It’s almost like when I met my undoing and drunkenly shovelled prosciutto into my mouth breaking a 5-year meat-free stint some untapped part of my psyche knew this news was coming. Macca’s are celebrating their 50th anniversary by slinging 50 cent Big Macs all week.

Yes, 50 cents, for a Big Mac. Tgis Friday we’re putting aside our critiques of the unfathomable horrors of industrial meat production and the sickness of global capitalism! We’re pleading ignorance! We’re gorging on 50 cent Big Macs!

This 50 cent Big Mac extravaganza marks the beginning of three months of celebrations. It’s been 50 god damn years since the golden arches first landed in Australia. That’s something worth celebrating. It’s hard to envision how hollow and dreadful life would be if getting a regrettable McMuffin in the bleak mid-morning on a hungover drive back from a regional music festival wasn’t on the cards.

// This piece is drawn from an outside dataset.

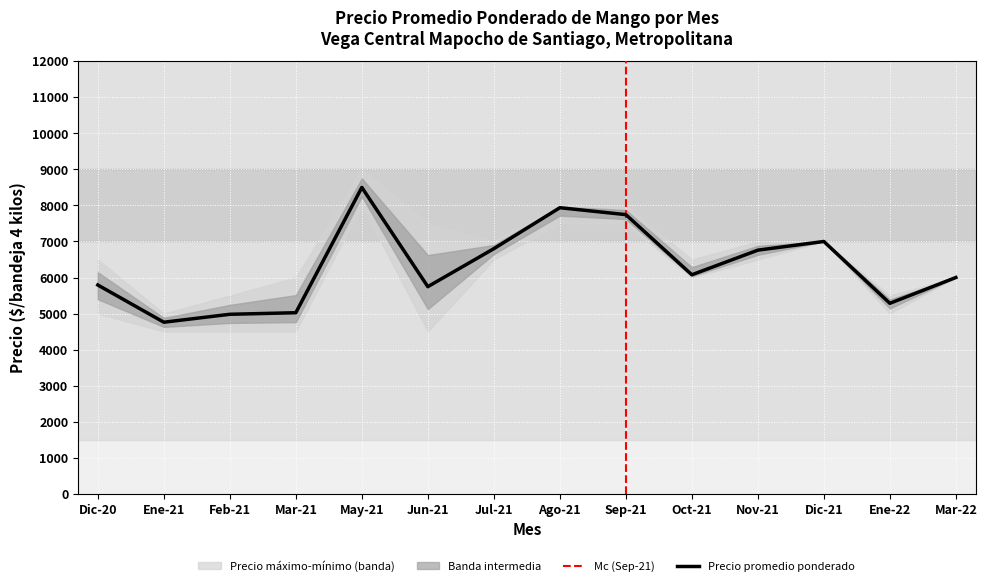

The value of Precio promedio ponderado at Jun-21 is 5746. True or false?

True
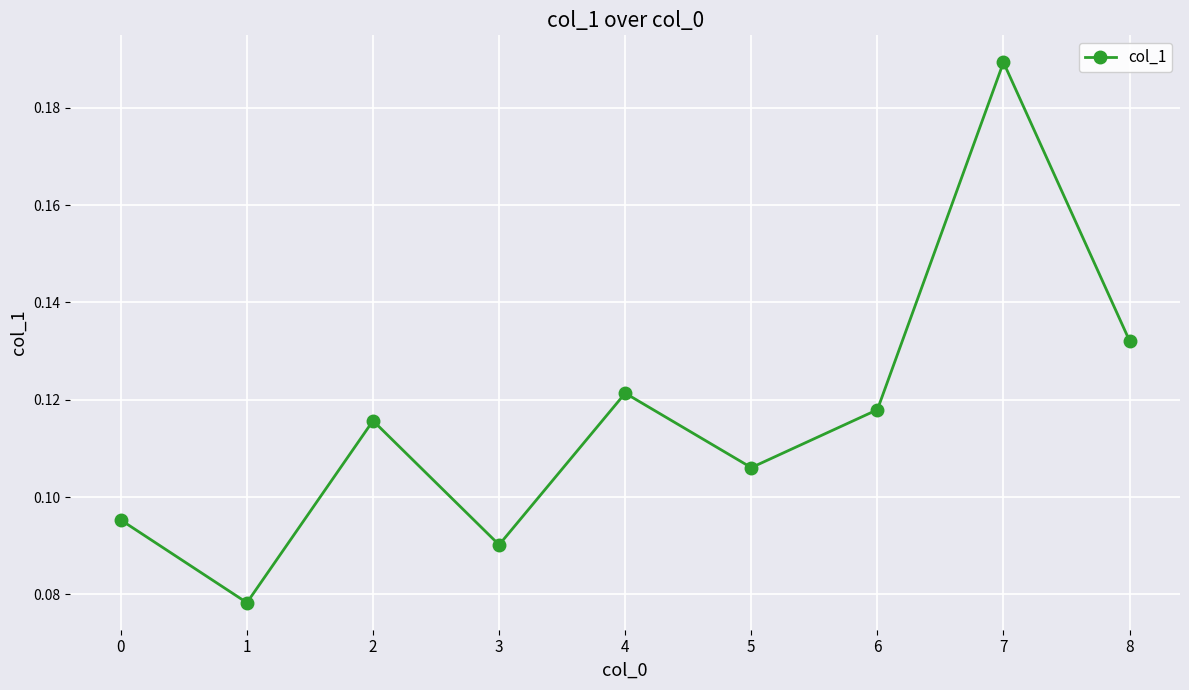

How many lines are shown in the chart?

1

It’s a price that truly harks back to the 1950s. Perhaps as you make your way through the Big Macs supple bun, acidic pickles, and mysterious sauce you can visualise being from another era. An era where buying a home was a feasible concept, where you could humour the idea of having children. I don’t know what else they did in the 60s? probably racism and roller-blading.

The 50 cent price stage will exclusively be available through the MyMacca’s app.